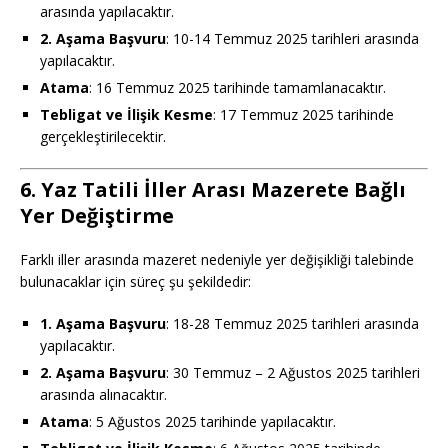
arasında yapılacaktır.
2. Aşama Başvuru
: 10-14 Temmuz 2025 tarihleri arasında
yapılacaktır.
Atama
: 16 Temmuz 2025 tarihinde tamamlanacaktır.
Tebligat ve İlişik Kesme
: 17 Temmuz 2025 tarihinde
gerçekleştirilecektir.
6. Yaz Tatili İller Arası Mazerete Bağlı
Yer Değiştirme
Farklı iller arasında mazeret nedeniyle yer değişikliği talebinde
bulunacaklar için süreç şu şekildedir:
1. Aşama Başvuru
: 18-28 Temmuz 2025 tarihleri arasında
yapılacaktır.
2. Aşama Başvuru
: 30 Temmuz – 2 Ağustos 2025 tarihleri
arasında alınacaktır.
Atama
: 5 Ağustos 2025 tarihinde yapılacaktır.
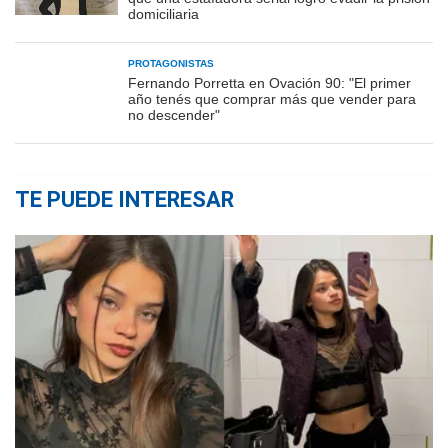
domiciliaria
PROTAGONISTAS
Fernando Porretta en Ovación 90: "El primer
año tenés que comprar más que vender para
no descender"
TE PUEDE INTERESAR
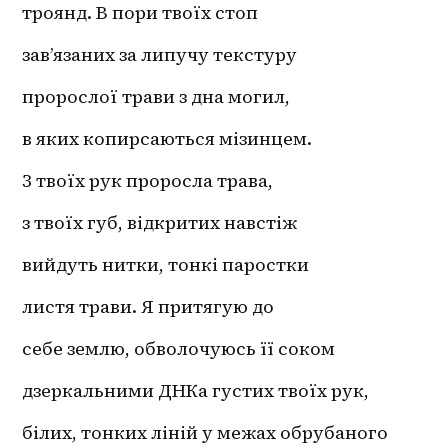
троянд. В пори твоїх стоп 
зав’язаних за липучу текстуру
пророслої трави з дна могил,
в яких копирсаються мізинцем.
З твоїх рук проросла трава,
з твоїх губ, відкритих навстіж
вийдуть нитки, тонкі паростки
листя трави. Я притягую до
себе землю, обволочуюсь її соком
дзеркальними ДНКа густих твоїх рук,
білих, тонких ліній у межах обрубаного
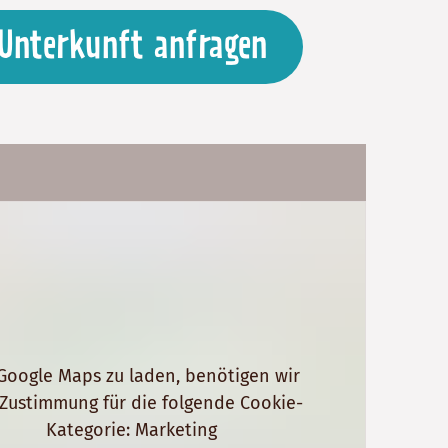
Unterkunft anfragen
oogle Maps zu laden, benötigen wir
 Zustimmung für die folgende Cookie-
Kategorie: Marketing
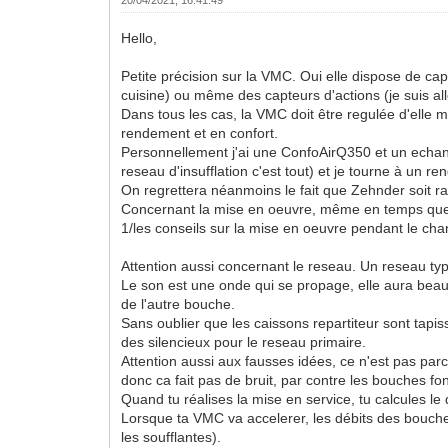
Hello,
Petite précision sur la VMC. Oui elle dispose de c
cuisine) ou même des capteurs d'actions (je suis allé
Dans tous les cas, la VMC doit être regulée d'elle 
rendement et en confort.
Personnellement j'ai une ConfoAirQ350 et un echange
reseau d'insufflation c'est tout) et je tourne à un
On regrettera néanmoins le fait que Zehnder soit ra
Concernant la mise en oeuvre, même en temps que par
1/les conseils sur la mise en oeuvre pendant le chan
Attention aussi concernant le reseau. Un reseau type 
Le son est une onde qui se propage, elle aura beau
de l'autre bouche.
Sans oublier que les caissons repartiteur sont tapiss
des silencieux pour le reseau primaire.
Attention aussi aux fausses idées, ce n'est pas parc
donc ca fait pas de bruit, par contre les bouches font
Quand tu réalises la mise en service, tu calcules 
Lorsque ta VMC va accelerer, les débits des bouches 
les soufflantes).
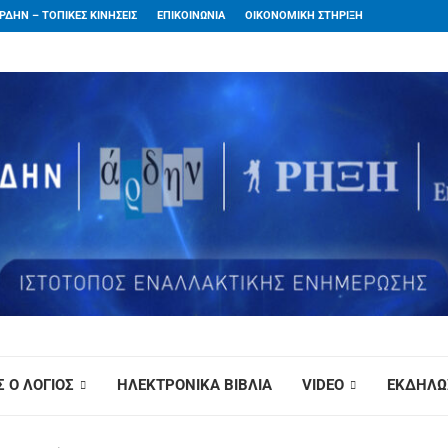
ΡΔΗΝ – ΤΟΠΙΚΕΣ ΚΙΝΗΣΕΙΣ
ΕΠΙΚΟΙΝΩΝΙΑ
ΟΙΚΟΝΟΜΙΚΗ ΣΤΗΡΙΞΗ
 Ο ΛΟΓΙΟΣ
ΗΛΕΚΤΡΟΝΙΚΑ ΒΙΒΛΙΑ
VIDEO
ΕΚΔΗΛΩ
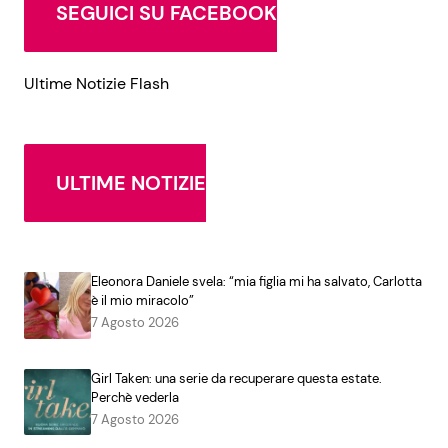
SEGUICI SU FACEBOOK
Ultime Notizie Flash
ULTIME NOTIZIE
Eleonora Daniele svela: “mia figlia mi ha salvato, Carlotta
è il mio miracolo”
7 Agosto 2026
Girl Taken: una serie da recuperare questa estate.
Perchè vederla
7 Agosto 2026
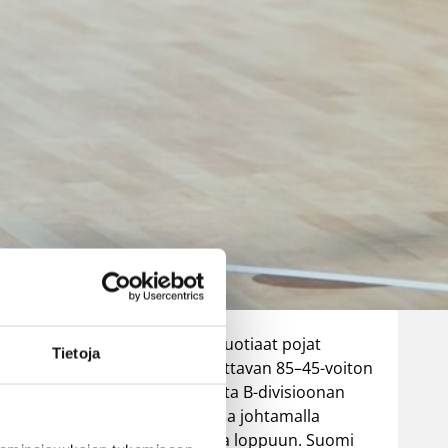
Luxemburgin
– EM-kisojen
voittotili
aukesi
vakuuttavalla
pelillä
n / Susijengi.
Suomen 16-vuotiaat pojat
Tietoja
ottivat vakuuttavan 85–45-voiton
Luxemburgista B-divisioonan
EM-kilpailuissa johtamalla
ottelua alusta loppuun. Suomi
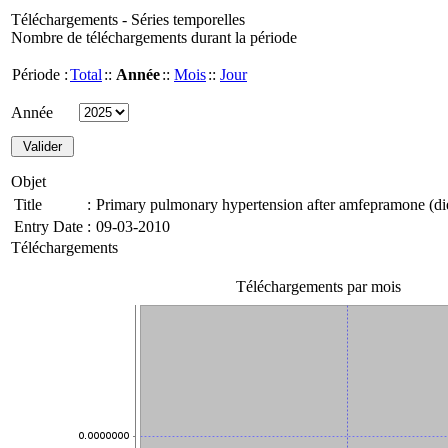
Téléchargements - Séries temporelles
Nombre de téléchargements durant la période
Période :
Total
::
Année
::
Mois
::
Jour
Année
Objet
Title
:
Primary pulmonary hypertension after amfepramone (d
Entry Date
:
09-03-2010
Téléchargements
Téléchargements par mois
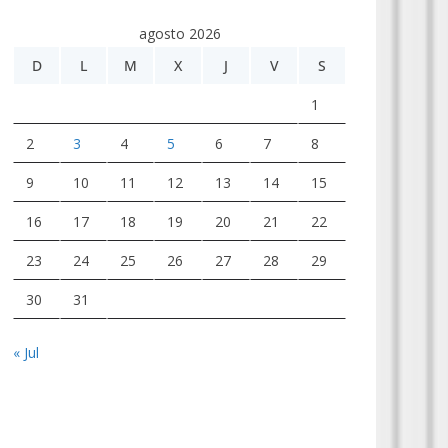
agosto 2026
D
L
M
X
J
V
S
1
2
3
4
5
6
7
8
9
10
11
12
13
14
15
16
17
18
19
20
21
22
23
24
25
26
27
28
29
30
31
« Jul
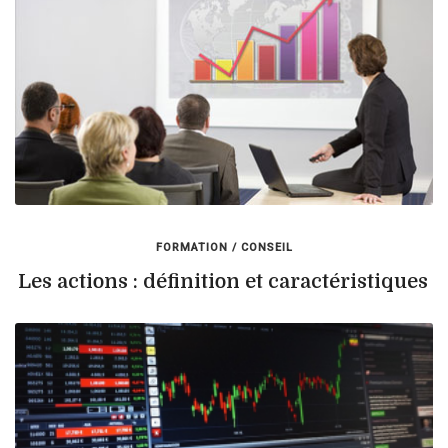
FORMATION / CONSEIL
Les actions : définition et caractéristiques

□ □ □ □ □ □ □

Write out the lines from the line with "domiciliaria" up to and including the line with "TE PUEDE INTERESAR", keeping every word, letter and mark unchanged.

Result |
domiciliaria
PROTAGONISTAS
Fernando Porretta en Ovación 90: "El primer
año tenés que comprar más que vender para
no descender"
TE PUEDE INTERESAR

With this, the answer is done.